Work request ▸ Each record below must be retyped exactly, with nothing left out.

Saved entries:
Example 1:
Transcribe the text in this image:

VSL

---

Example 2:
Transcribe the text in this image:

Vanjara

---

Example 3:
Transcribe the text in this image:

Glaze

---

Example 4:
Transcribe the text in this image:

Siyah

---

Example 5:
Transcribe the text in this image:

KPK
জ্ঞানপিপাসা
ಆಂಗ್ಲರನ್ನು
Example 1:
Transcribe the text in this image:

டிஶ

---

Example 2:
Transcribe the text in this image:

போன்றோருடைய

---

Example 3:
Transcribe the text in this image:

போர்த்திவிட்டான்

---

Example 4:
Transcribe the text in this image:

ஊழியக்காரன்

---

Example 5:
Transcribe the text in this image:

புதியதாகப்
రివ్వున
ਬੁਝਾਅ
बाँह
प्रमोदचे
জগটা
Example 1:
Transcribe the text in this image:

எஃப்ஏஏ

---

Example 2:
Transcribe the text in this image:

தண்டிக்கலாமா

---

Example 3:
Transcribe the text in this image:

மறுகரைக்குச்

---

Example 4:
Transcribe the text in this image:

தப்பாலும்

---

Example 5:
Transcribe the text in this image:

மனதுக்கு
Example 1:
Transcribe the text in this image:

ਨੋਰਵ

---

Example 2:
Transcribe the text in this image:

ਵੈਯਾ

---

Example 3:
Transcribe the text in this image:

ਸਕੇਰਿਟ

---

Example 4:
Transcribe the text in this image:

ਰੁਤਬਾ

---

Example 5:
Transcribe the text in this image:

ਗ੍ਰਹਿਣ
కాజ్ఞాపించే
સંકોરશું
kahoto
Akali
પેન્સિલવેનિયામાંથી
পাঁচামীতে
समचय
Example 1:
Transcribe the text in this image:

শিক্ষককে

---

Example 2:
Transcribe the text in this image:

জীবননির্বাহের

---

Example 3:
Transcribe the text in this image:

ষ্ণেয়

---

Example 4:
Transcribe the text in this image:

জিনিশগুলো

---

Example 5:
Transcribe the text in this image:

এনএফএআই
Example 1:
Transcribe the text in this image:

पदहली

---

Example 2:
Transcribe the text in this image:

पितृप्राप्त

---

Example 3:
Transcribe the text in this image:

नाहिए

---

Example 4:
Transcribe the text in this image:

Finished task ▸
Example 1:
Transcribe the text in this image:

VSL

---

Example 2:
Transcribe the text in this image:

Vanjara

---

Example 3:
Transcribe the text in this image:

Glaze

---

Example 4:
Transcribe the text in this image:

Siyah

---

Example 5:
Transcribe the text in this image:

KPK
জ্ঞানপিপাসা
ಆಂಗ್ಲರನ್ನು
Example 1:
Transcribe the text in this image:

டிஶ

---

Example 2:
Transcribe the text in this image:

போன்றோருடைய

---

Example 3:
Transcribe the text in this image:

போர்த்திவிட்டான்

---

Example 4:
Transcribe the text in this image:

ஊழியக்காரன்

---

Example 5:
Transcribe the text in this image:

புதியதாகப்
రివ్వున
ਬੁਝਾਅ
बाँह
प्रमोदचे
জগটা
Example 1:
Transcribe the text in this image:

எஃப்ஏஏ

---

Example 2:
Transcribe the text in this image:

தண்டிக்கலாமா

---

Example 3:
Transcribe the text in this image:

மறுகரைக்குச்

---

Example 4:
Transcribe the text in this image:

தப்பாலும்

---

Example 5:
Transcribe the text in this image:

மனதுக்கு
Example 1:
Transcribe the text in this image:

ਨੋਰਵ

---

Example 2:
Transcribe the text in this image:

ਵੈਯਾ

---

Example 3:
Transcribe the text in this image:

ਸਕੇਰਿਟ

---

Example 4:
Transcribe the text in this image:

ਰੁਤਬਾ

---

Example 5:
Transcribe the text in this image:

ਗ੍ਰਹਿਣ
కాజ్ఞాపించే
સંકોરશું
kahoto
Akali
પેન્સિલવેનિયામાંથી
পাঁচামীতে
समचय
Example 1:
Transcribe the text in this image:

শিক্ষককে

---

Example 2:
Transcribe the text in this image:

জীবননির্বাহের

---

Example 3:
Transcribe the text in this image:

ষ্ণেয়

---

Example 4:
Transcribe the text in this image:

জিনিশগুলো

---

Example 5:
Transcribe the text in this image:

এনএফএআই
Example 1:
Transcribe the text in this image:

पदहली

---

Example 2:
Transcribe the text in this image:

पितृप्राप्त

---

Example 3:
Transcribe the text in this image:

नाहिए

---

Example 4:
Transcribe the text in this image:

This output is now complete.